What the heck did that mean? Was that what Harvey and his old flame did with that homemade love goop?

My mind flashed a bawdy image of Cooper dripping with honey, making me cringe and blush at the same time. “I’m not honeyfuggling with anyone, you dirty bird.”

Although, I wouldn’t have a problem licking the sticky stuff off Doc.

Harvey’s loud hoot of laughter made me wince. “You’re the one with a gutter mind. Honeyfuggle means you’re gonna sweet-talk Coop while you pull the wool over his eyes.”

“Oh,
that
kind of honeyfuggling.”

“What did you think I meant, girl?” The twinkle in his eyes told me he knew exactly what I’d thought he meant.

“Never mind. You could have just asked if I were going to deceive Cooper.”

“And miss watching you spit and sputter?
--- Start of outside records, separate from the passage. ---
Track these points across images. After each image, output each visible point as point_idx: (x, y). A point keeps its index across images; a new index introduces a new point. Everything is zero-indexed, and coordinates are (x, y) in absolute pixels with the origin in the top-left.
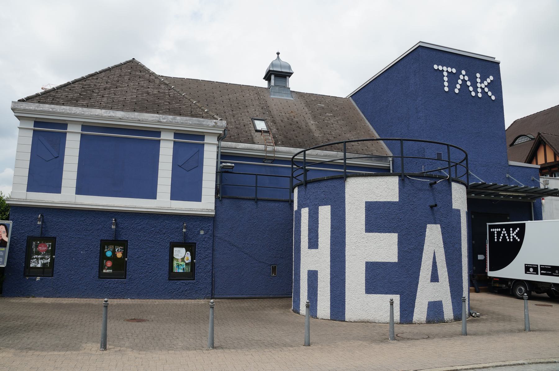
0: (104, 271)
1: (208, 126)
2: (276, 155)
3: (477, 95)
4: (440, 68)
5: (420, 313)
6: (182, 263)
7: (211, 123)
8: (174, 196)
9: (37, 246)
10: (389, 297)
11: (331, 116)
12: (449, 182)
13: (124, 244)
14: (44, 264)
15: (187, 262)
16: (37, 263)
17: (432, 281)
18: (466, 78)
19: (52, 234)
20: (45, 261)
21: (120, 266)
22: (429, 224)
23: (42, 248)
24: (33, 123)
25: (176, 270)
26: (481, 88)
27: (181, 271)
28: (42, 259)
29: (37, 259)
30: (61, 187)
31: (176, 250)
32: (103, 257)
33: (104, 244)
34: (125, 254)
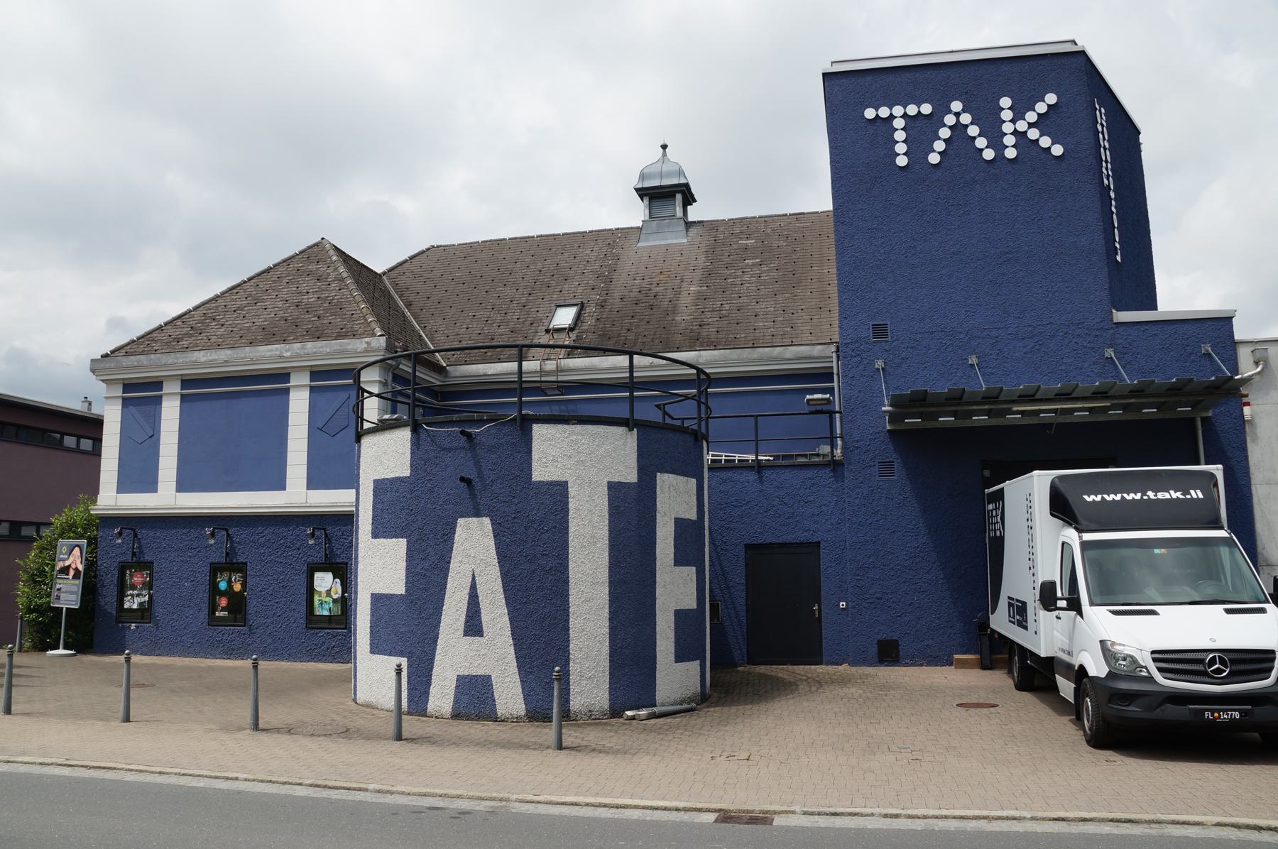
0: (217, 614)
1: (356, 352)
2: (560, 378)
3: (1000, 156)
4: (884, 112)
5: (441, 697)
6: (328, 599)
7: (359, 344)
8: (314, 482)
9: (131, 576)
10: (395, 660)
11: (754, 265)
12: (525, 424)
13: (241, 568)
14: (141, 604)
15: (335, 597)
16: (132, 603)
17: (466, 633)
18: (966, 118)
19: (148, 558)
20: (143, 599)
21: (238, 605)
22: (463, 516)
23: (138, 579)
24: (179, 383)
25: (318, 611)
26: (1015, 133)
27: (326, 613)
28: (138, 595)
29: (132, 596)
30: (157, 483)
31: (317, 575)
32: (214, 590)
33: (215, 570)
34: (244, 585)
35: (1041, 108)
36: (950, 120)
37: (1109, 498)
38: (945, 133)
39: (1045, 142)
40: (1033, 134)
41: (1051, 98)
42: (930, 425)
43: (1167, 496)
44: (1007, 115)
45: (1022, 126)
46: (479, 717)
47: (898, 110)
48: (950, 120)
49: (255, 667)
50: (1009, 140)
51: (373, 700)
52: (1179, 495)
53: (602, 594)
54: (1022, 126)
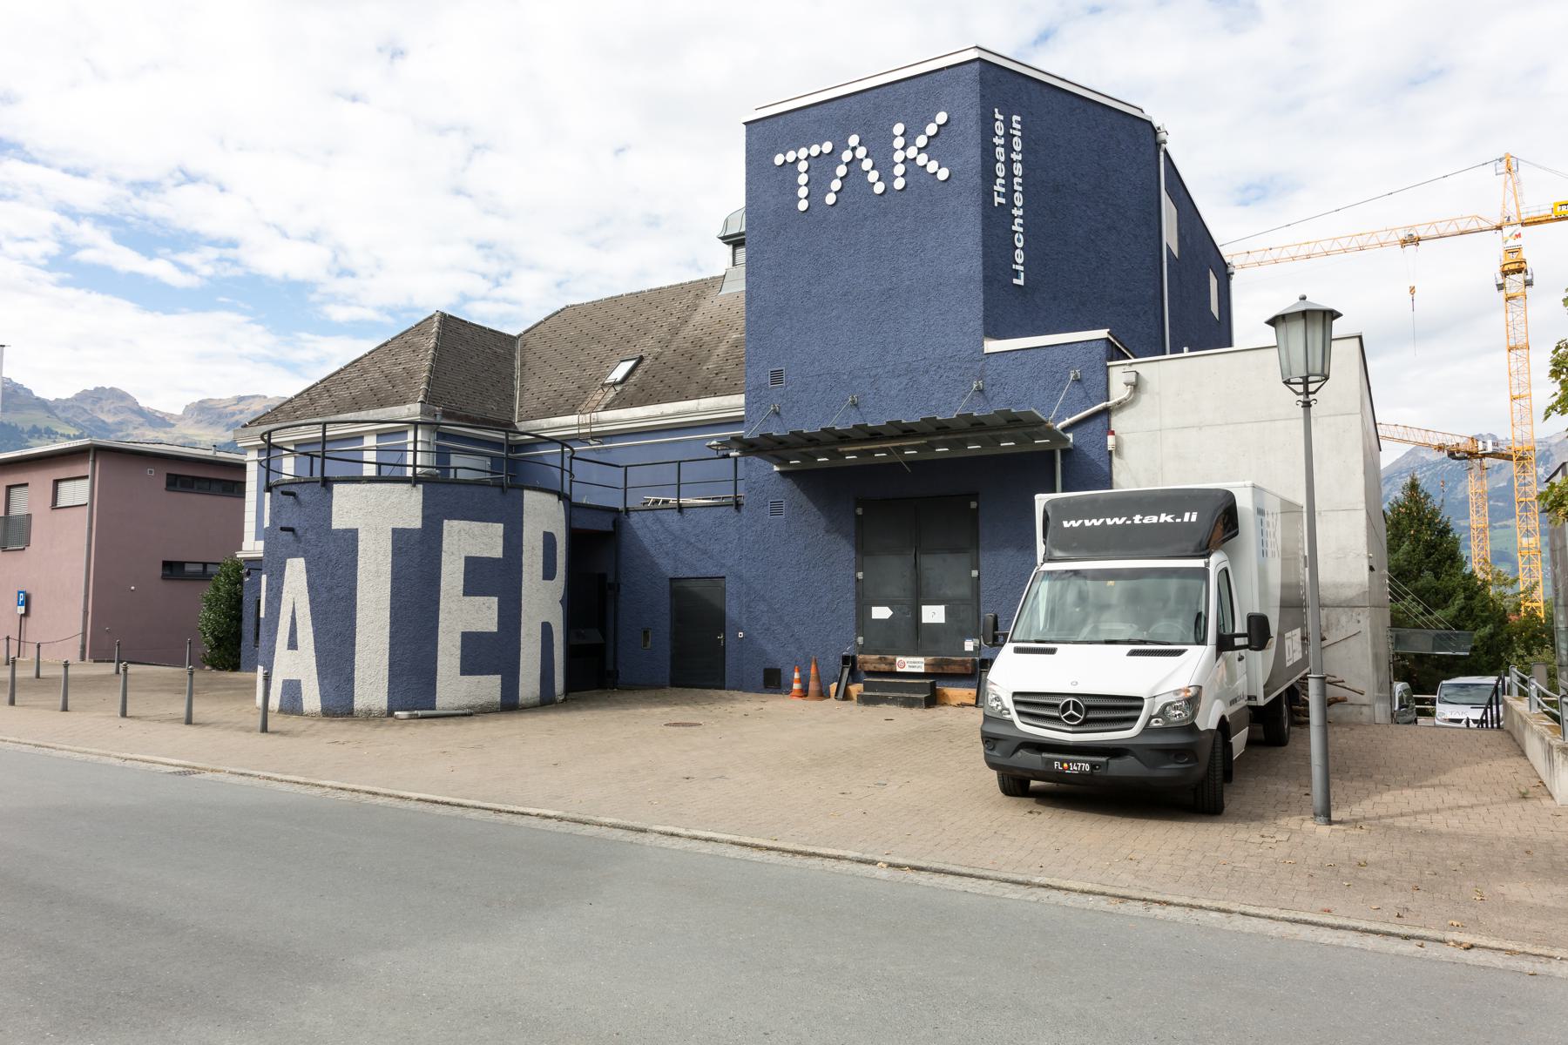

Where’s the fun in that?”

“Shut up, old man.” I grabbed my tote and purse, hopped out, and slammed the pickup door behind me.

“Call me as soon as you’re done with Coop,” Harvey hollered through the open window. “I want to know all the details, especially the honeyfuggling ones.”

With another hoot of laughter, he drove off.

I’d taken a couple of steps toward the back door of Calamity Jane Realty when I heard Doc call my name.